*********************************
There is now a CONTENT FREEZE for Mercury while we switch to a new platform. It began on Friday, March 10 at 6pm and will end on Wednesday, March 15 at noon. No new content can be created during this time, but all material in the system as of the beginning of the freeze will be migrated to the new platform, including users and groups. Functionally the new site is identical to the old one. webteam@gatech.edu
*********************************
Title: Lightweight Resiliency Mechanism via Compiler Techniques
Chao Chen
Ph.D. Student in Computer Science
School of Computer Science
College of Computing
Georgia Institute of Technology
Date: Monday, November 4, 2019
Time: 10:30 - 12:00 (EST)
Location: KACB 3126
Committee:
------------
Dr. Santosh Pande (Advisor, School of Computer Science, Georgia Institute of Technology)
Dr. Greg Eisenhauer (Advisor, School of Computer Science, Georgia Institute of Technology)
Dr. Ling Liu (School of Computer Science, Georgia Institute of Technology)
Dr. Vivek Sarkar (School of Computer Science, Georgia Institute of Technology)
Abstract:
-----------
Transient faults are a significant concern for emerging extreme-scale high performance computing (HPC) systems.
This nascent problem is exacerbated by technology trends toward smaller transistor size, higher circuit density and
he use of near-threshold voltage techniques to save power. While transient faults in memories can be managed with
parity techniques, faults in processing components are not so easily detectable and manageable. These faults can
cause major problems for HPC applications. Faults in different CPU components manifest differently and are best
approached in different ways. Faults manifested in floating point units are highly likely to corrupt applications’ state
without any warnings and lead to incorrect outputs (called Silent Data corruptions or SDCs), and faults in the integer
computations are more likely to cause control problems and/or manifest themselves as addressing faults which cause
application termination (named Soft Failures or SFs), because integer instructions tend to dominate control and address
calculations in HPC applications. While SDCs harm the confidence in computations and could lead to inaccurate scientific
insights, SFs degrade system efficiency and performance; SFs require the impacted jobs to be restarted from
their checkpoints and recomputing lost computations before continuing the normal operation. To address these
challenges, this thesis proposes a set of lightweight techniques to mitigate the impact of transient faults by both
exploiting application properties for SDC detection, and by leveraging compiler techniques for recovery. This work
makes the following contributions:
First, this thesis proposes LADR, a low-cost application-level SDC detector for scientific applications. LADR protects
scientific applications from SDCs by watching for data anomalies in their state variables. It employs compile-time
data-flow analysis to minimize the number of monitored variables, thereby reducing runtime and memory overheads
while maintaining a high level of fault coverage with low false positive rates.

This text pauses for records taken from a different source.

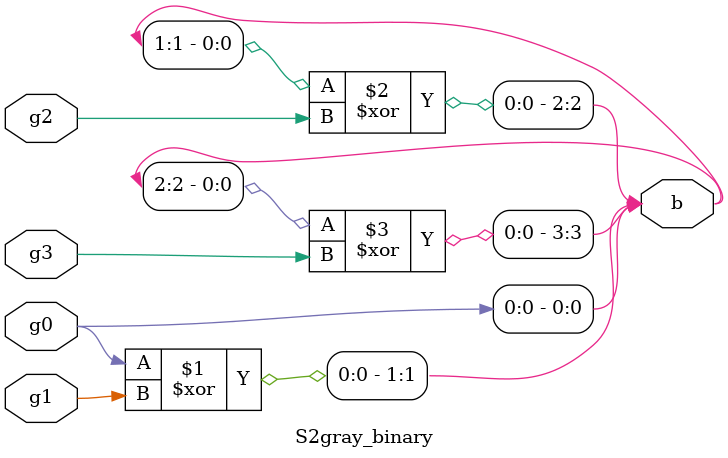
<source format=v>
`timescale 1ns / 1ps
module S2gray_binary(g0,g1,g2,g3,b
    );
input g0,g1,g2,g3;
output [0:3]b;
wire [0:3]b;
buf b1(b[0],g0);
xor b2(b[1],b[0],g1);
xor b3(b[2],b[1],g2);
xor b4(b[3],b[2],g3);
endmodule

</source>
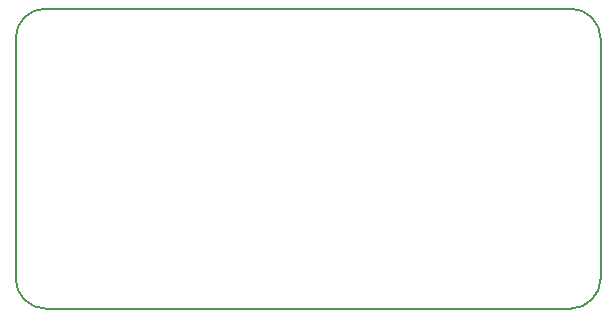
<source format=gbr>
G04 #@! TF.GenerationSoftware,KiCad,Pcbnew,(5.0.2)-1*
G04 #@! TF.CreationDate,2020-01-31T21:18:02-08:00*
G04 #@! TF.ProjectId,Sienc2020,5369656e-6332-4303-9230-2e6b69636164,rev?*
G04 #@! TF.SameCoordinates,Original*
G04 #@! TF.FileFunction,Profile,NP*
%FSLAX46Y46*%
G04 Gerber Fmt 4.6, Leading zero omitted, Abs format (unit mm)*
G04 Created by KiCad (PCBNEW (5.0.2)-1) date 31-Jan-20 21:18:02*
%MOMM*%
%LPD*%
G01*
G04 APERTURE LIST*
%ADD10C,0.150000*%
G04 APERTURE END LIST*
D10*
X95250000Y-90170000D02*
X139700000Y-90170000D01*
X92710000Y-67310000D02*
X92710000Y-87630000D01*
X139700000Y-64770000D02*
X95250000Y-64770000D01*
X142240000Y-87630000D02*
X142240000Y-67310000D01*
X142240000Y-87630000D02*
G75*
G02X139700000Y-90170000I-2540000J0D01*
G01*
X95250000Y-90170000D02*
G75*
G02X92710000Y-87630000I0J2540000D01*
G01*
X92710000Y-67310000D02*
G75*
G02X95250000Y-64770000I2540000J0D01*
G01*
X139700000Y-64770000D02*
G75*
G02X142240000Y-67310000I0J-2540000D01*
G01*
M02*

</source>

Second, this thesis proposes CARE, a light-weight compiler-assisted technique for on-the-fly repair of processes crashed
by transient faults in the address path. The goal of CARE is to facilitate repaired processes to simply continue their executions
instead of being terminated and restarted. During the compilation of applications, CARE constructs a recovery kernel for each
load/store. It traps segmentation faults caused by the use of corrupted addresses, extracts appropriate state from the suspended
process and uses the recovery kernels to attempt to recreate a correct version of the address, so that it can retry the faulted
load/store and continue the application. CARE, leveraging compile-time preparation and using segmentation faults as
a detection mechanism, ensures that there is no run-time overhead under non-faulty execution and spends
minimal time in recovery under a runtime fault.
Finally, despite the promising results achieved by CARE, the scope of recovery is very challenging for important runtime
artifacts such as induction variable updates, which cause a significant portion of failures in many other scientific workloads.
To address this challenge, we look into the code optimization techniques in modern compilers, and found that some of these
techniques, such as strength-reduction, can open up opportunities by turning array accesses into strength-reduced pointers
which are updated independently in lockstep. Modified induction-variable-based strength-reduction allows independent but
equivalent computations (patterns) so that a correct value for the corrupted pointer can be inferred from the value of another.
Thus, smarter recovery kernels are designed to recover from a broader range of soft failures by exploiting “accidental”
redundancy introduced by code optimization techniques with no impact on code speed.